Scheduled Ancient Monuments, Monuments of National Importance and County Sites of Archaeological Importance

There will be a presumption in favour of preserving nationally important archaeological remains and their setting. Development that would adversely affect a Scheduled Ancient Monument, a Nationally Important Site or a County Site of Archaeological Importance or their setting will not be permitted.

4.212 The Council will encourage the management and interpretation of these sites. The Council also recognises the value of integrating the management of archaeological sites in the countryside with landscape and natural history management initiatives. In Mole Valley nearly all the Scheduled Ancient Monuments and County Sites of Archaeological Importance are situated in the Green Belt. There are therefore unlikely to be circumstances where development would be acceptable to override the need to protect these archaeologically important sites. Where it is considered development involving a Scheduled Ancient Monument or County Site of Archaeological Importance could take place then the Council will expect corresponding exceptional measures to be taken to preserve them in situ. Only as a last resort will recording and, if appropriate, public display elsewhere be acceptable. The Council will consult the County Archaeologist for advice relating to development proposals affecting a Scheduled Ancient Monument or County Site of Archaeological Importance. Scheduled Monument Consent must be obtained from the Secretary of State for Culture, Media and Sport for any proposal affecting a Scheduled Ancient Monument.

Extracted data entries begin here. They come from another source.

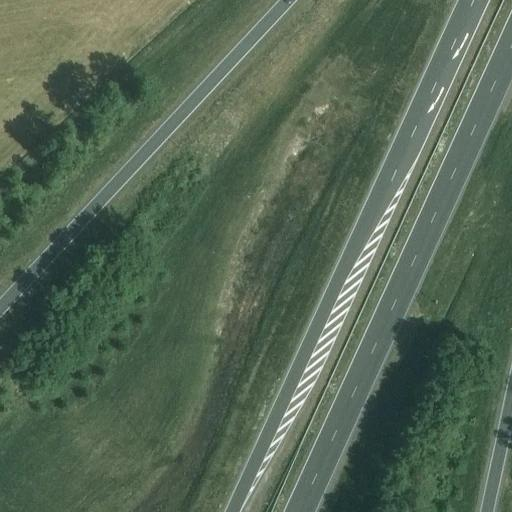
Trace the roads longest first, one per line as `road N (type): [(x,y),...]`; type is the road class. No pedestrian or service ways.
road 1 (trunk): [(472,0),(233,511)]
road 2 (trunk): [(299,511),(511,45)]
road 3 (trunk): [(289,0),(0,306)]
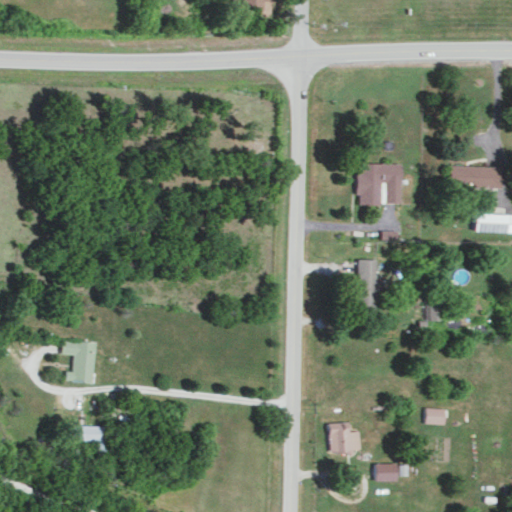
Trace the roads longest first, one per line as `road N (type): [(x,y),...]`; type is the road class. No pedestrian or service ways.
road 1 (secondary): [(511,49),(115,62),(0,58)]
road 2 (tertiary): [(289,511),(298,55)]
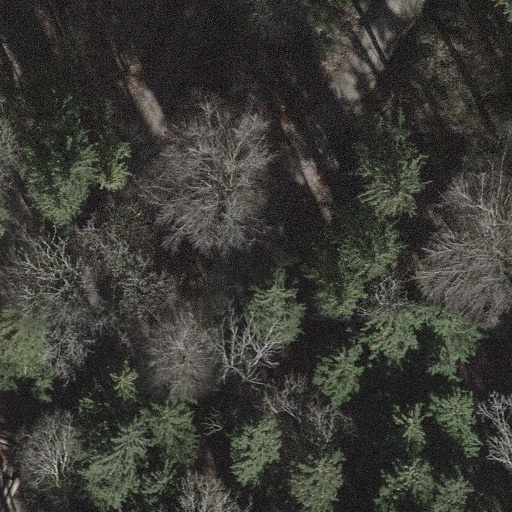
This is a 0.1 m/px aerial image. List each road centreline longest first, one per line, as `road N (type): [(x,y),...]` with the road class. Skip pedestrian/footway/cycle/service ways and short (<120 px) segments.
road 1 (track): [(45,511),(422,0)]
road 2 (track): [(19,511),(127,168),(206,0)]
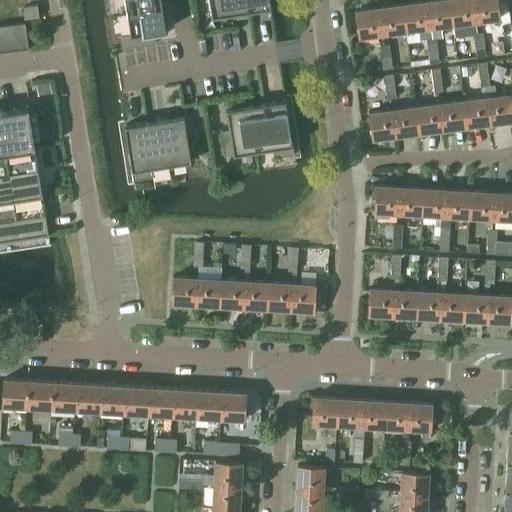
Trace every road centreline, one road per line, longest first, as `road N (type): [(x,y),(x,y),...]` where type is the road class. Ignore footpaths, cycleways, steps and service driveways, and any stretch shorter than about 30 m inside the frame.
road 1 (residential): [(115,353),(65,61),(0,69)]
road 2 (residential): [(340,158),(347,208),(343,367)]
road 3 (residential): [(340,158),(511,156)]
road 4 (residential): [(283,363),(115,353)]
road 5 (residential): [(283,363),(276,511)]
road 6 (residential): [(326,45),(190,65)]
road 7 (residential): [(466,511),(473,375)]
road 8 (residential): [(473,375),(343,367)]
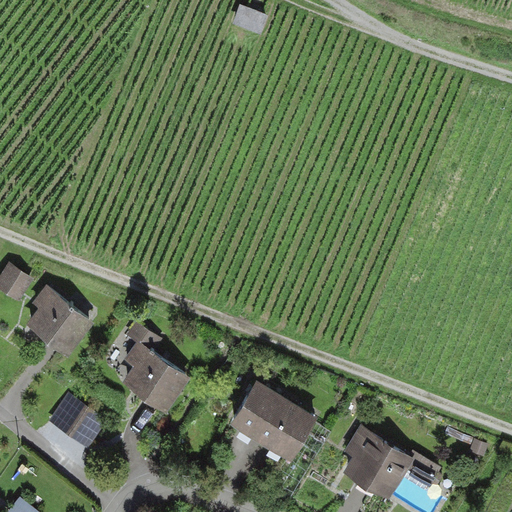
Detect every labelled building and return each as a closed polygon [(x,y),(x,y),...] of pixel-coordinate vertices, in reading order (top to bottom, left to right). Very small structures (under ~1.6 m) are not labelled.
[(271,14),(244,4),(237,22),(264,32),(271,14)] [(37,278),(14,261),(0,279),(0,283),(22,299),(37,278)] [(43,309),(31,321),(63,350),(92,319),(52,284),(36,302),(43,309)] [(128,379),(171,413),(193,378),(147,340),(130,363),(137,369),(128,379)] [(262,381),(236,420),(293,458),(319,419),(262,381)] [(110,420),(70,393),(53,418),(93,445),(110,420)] [(356,458),(348,470),(389,498),(416,458),(364,424),(346,451),(356,458)] [(39,511),(23,500),(13,511),(39,511)]
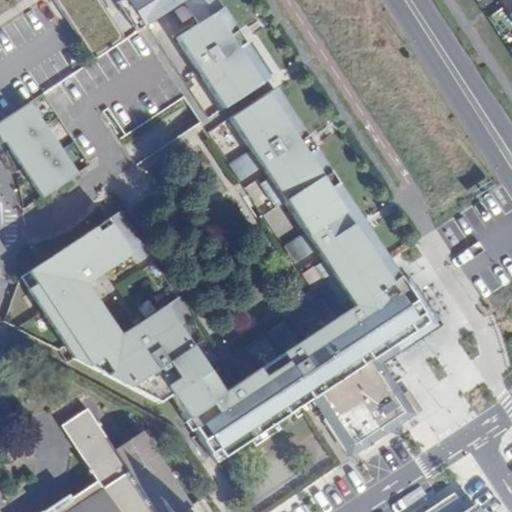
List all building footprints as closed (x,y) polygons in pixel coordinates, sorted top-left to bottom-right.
[(53,0),(94,60),(182,2),(184,0),(53,0)] [(267,77),(216,0),(184,0),(182,2),(195,24),(174,39),(220,107),(267,77)] [(440,325),(435,317),(408,276),(400,279),(275,88),(227,120),(239,139),(220,151),(230,168),(251,153),(258,167),(249,172),(266,196),(274,190),(295,221),(274,234),(284,249),(305,236),(313,247),(303,253),(341,312),(297,341),(283,321),(264,331),(279,354),(222,391),(178,325),(190,317),(177,295),(119,334),(86,283),(129,255),(134,262),(148,253),(120,208),(26,270),(35,282),(26,288),(73,359),(156,403),(170,395),(215,463),(311,400),(351,457),(415,415),(381,363),(440,325)] [(29,103),(0,121),(0,141),(0,142),(5,142),(40,196),(74,173),(29,103)] [(108,108),(101,111),(119,138),(125,134),(108,108)] [(35,282),(26,270),(19,274),(19,277),(26,288),(35,282)] [(41,511),(194,511),(141,432),(114,449),(87,408),(59,426),(85,465),(83,467),(94,483),(70,498),(68,494),(41,511)] [(466,511),(456,496),(430,511),(466,511)]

Sites or Areas of High Archaeological Potential

Where significant development proposals fall within an Area of High Archaeological Potential the developer will be required to provide an initial assessment of the archaeological value of the site preferably before, or otherwise as part of, any planning application.
If as a result of that assessment important archaeological remains are considered to exist:
  1. the developer may be required to arrange for an archaeological field survey to be carried out before the determination of the planning application and
  2. where important archaeological remains are found to exist and can justifiably be left in situ, provision will be made by planning condition or agreement to minimise or avoid damage to the remains. Alternatively, where there is good reason to believe archaeological remains exist but preservation of known remains in situ is not justified, a planning condition will normally be imposed requiring a programme of archaeological work in accordance with a scheme approved by the Council to take place before any development commences and the results and any finds should be published and made available for public display.

4.213 The Council will consult the County Archaeologist for advice on the effects of development proposals on relevant sites which will include prior evaluation and assessment.

4.214 Where a site is already largely developed and a field evaluation is impractical then reliance will be placed upon the knowledge and advice of the County Archaeologist and the initial assessment. The latter need only usually involve a desk-based evaluation of existing information.

4.215 If the Council has good reason to believe there are remains of archaeological importance, it may direct the applicant to supply further information in order for the application to be properly determined.